What you have to do. How many lines of the material contain the string "votre"? Case counts. Give only the number.

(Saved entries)

::::

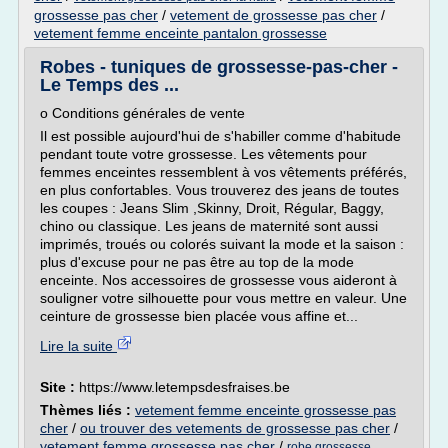
grossesse pas cher
/
vetement de grossesse pas cher
/
vetement femme enceinte pantalon grossesse
Robes - tuniques de grossesse-pas-cher -
Le Temps des ...
o Conditions générales de vente
Il est possible aujourd'hui de s'habiller comme d'habitude
pendant toute votre grossesse. Les vêtements pour
femmes enceintes ressemblent à vos vêtements préférés,
en plus confortables. Vous trouverez des jeans de toutes
les coupes : Jeans Slim ,Skinny, Droit, Régular, Baggy,
chino ou classique. Les jeans de maternité sont aussi
imprimés, troués ou colorés suivant la mode et la saison :
plus d'excuse pour ne pas être au top de la mode
enceinte. Nos accessoires de grossesse vous aideront à
souligner votre silhouette pour vous mettre en valeur. Une
ceinture de grossesse bien placée vous affine et...
Lire la suite
Site :
https://www.letempsdesfraises.be
Thèmes liés :
vetement femme enceinte grossesse pas
cher
/
ou trouver des vetements de grossesse pas cher
/
vetement femme grossesse pas cher
/
robe grossesse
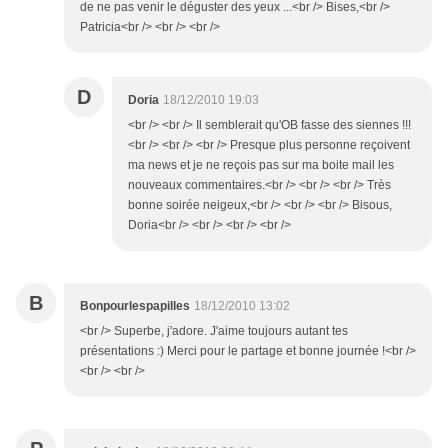
de ne pas venir le déguster des yeux ...<br /> Bises,<br />
Patricia<br /> <br /> <br />
D
Doria
18/12/2010 19:03
<br /> <br /> Il semblerait qu'OB fasse des siennes !!!
<br /> <br /> <br /> Presque plus personne reçoivent
ma news et je ne reçois pas sur ma boite mail les
nouveaux commentaires.<br /> <br /> <br /> Très
bonne soirée neigeux,<br /> <br /> <br /> Bisous,
Doria<br /> <br /> <br /> <br />
B
Bonpourlespapilles
18/12/2010 13:02
<br /> Superbe, j'adore. J'aime toujours autant tes
présentations :) Merci pour le partage et bonne journée !<br />
<br /> <br />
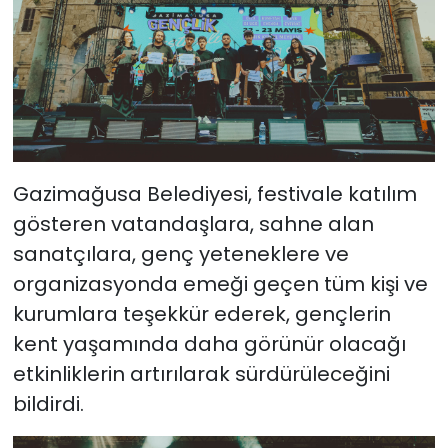
Gazimağusa Belediyesi, festivale katılım
gösteren vatandaşlara, sahne alan
sanatçılara, genç yeteneklere ve
organizasyonda emeği geçen tüm kişi ve
kurumlara teşekkür ederek, gençlerin
kent yaşamında daha görünür olacağı
etkinliklerin artırılarak sürdürüleceğini
bildirdi.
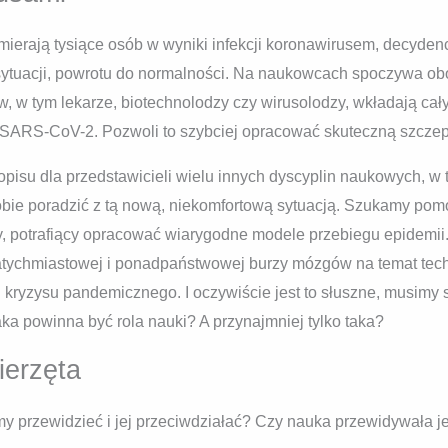
umierają tysiące osób w wyniki infekcji koronawirusem, decyden
 sytuacji, powrotu do normalności. Na naukowcach spoczywa ob
w tym lekarze, biotechnolodzy czy wirusolodzy, wkładają cały 
SARS-CoV-2. Pozwoli to szybciej opracować skuteczną szczep
popisu dla przedstawicieli wielu innych dyscyplin naukowych, w
obie poradzić z tą nową, niekomfortową sytuacją. Szukamy pom
y, potrafiący opracować wiarygodne modele przebiegu epidemi
atychmiastowej i ponadpaństwowej burzy mózgów na temat tech
 kryzysu pandemicznego. I oczywiście jest to słuszne, musimy s
ka powinna być rola nauki? A przynajmniej tylko taka?
ierzęta
 przewidzieć i jej przeciwdziałać? Czy nauka przewidywała jej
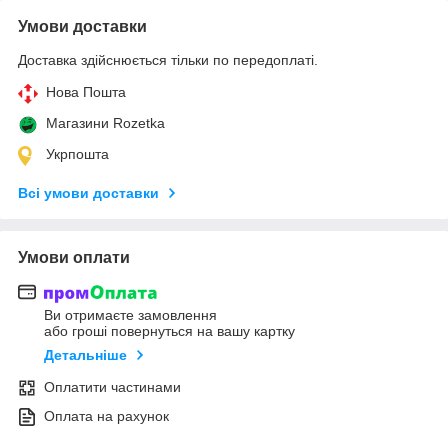
Умови доставки
Доставка здійснюється тільки по передоплаті.
Нова Пошта
Магазини Rozetka
Укрпошта
Всі умови доставки
Умови оплати
Ви отримаєте замовлення
або гроші повернуться на вашу картку
Детальніше
Оплатити частинами
Оплата на рахунок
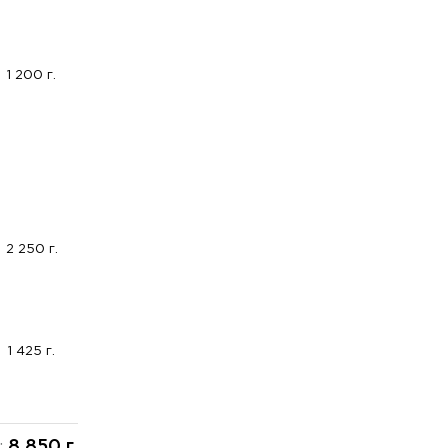
1 200 г.
2 250 г.
1 425 г.
8 850 г.
:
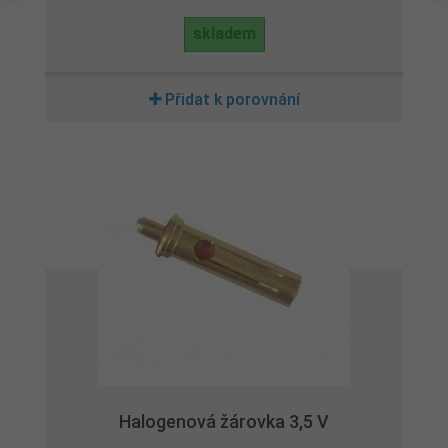
skladem
Přidat k porovnání
Halogenová žárovka 3,5 V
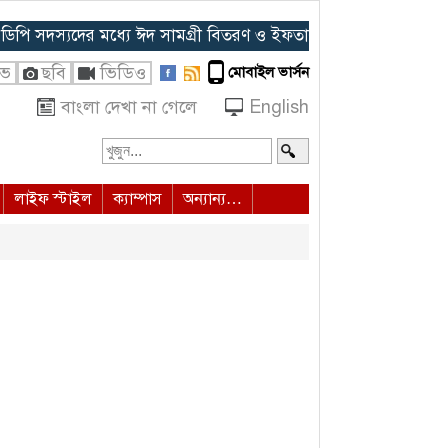
সদস্যদের মধ্যে ঈদ সামগ্রী বিতরণ ও ইফতার আয়োজন
◈ হাদির জানাজা
ইভ
ছবি
ভিডিও
মোবাইল ভার্সন
বাংলা দেখা না গেলে
English
লাইফ স্টাইল
ক্যাম্পাস
অন্যান্য…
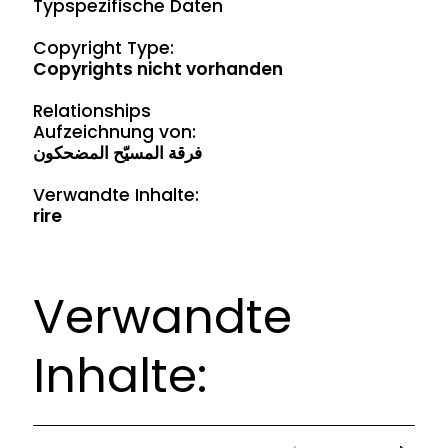
Typspezifische Daten
Copyright Type:
Copyrights nicht vorhanden
Relationships
Aufzeichnung von:
فرقة المسيّح المضحكون
Verwandte Inhalte:
rire
Verwandte
Inhalte:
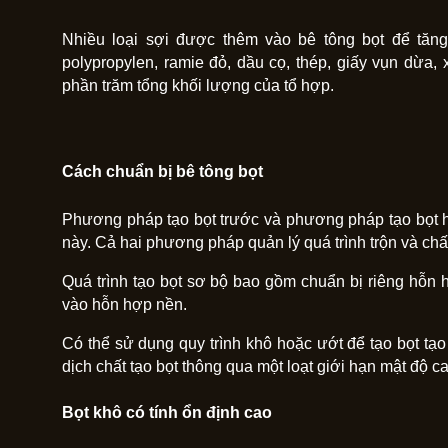
Nhiều loại sợi được thêm vào bê tông bọt để tăng
polypropylen, ramie đỏ, dầu cọ, thép, giấy vụn dừa, 
phần trăm tổng khối lượng của tổ hợp.
Cách chuẩn bị bê tông bọt
Phương pháp tạo bọt trước và phương pháp tạo bọt hỗ
này. Cả hai phương pháp quản lý quá trình trộn và chấ
Quá trình tạo bọt sơ bộ bao gồm chuẩn bị riêng hỗn 
vào hỗn hợp nền.
Có thể sử dụng quy trình khô hoặc ướt để tạo bọt tạ
dịch chất tạo bọt thông qua một loạt giới hạn mật độ c
Bọt khô có tính ổn định cao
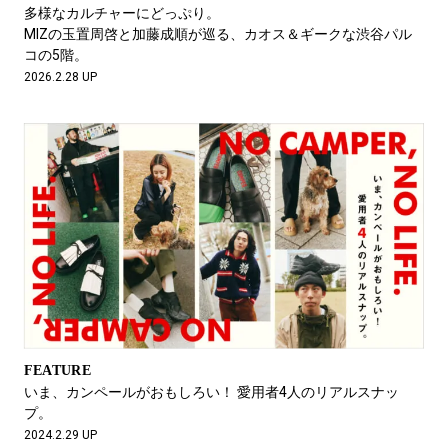
#LIFESTYLE
#SNEAKER
#OUTDOOR
多様なカルチャーにどっぷり。
#SPORTS
#HANDSOME HANDBOOK
MIZの玉置周啓と加藤成順が巡る、カオス＆ギークな渋谷パル
コの5階。
2026.2.28 UP
FEATURE
いま、カンペールがおもしろい！ 愛用者4人のリアルスナッ
プ。
2024.2.29 UP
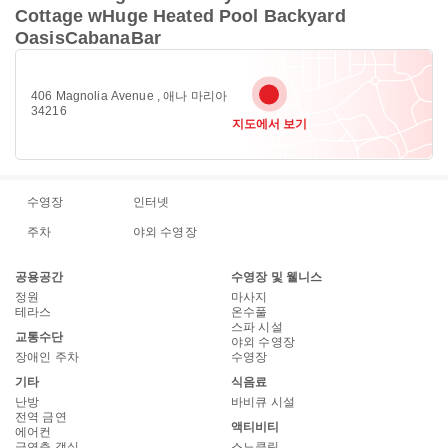
Cottage wHuge Heated Pool Backyard
OasisCabanaBar
406 Magnolia Avenue , 애나 마리아
34216
지도에서 보기
수영장
인터넷
주차
야외 수영장
공용공간
수영장 및 웰니스
정원
마사지
테라스
온수풀
스파 시설
교통수단
야외 수영장
장애인 주차
수영장
기타
식음료
난방
바비큐 시설
전역 금연
액티비티
에어컨
금연층 객실
스노클링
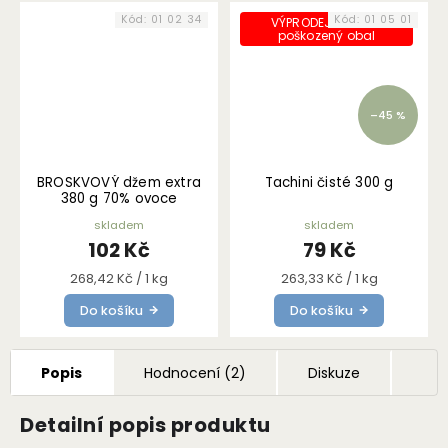
Kód:
01 02 34
Kód:
01 05 01
VÝPRODEJ - mírně
poškozený obal
–45 %
BROSKVOVÝ džem extra
Tachini čisté 300 g
380 g 70% ovoce
skladem
skladem
102 Kč
79 Kč
Měrná
Měrná
268,42 Kč / 1 kg
263,33 Kč / 1 kg
cena:
cena:
Do košíku
Do košíku
Popis
Hodnocení (2)
Diskuze
Detailní popis produktu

::::

Finished task. 2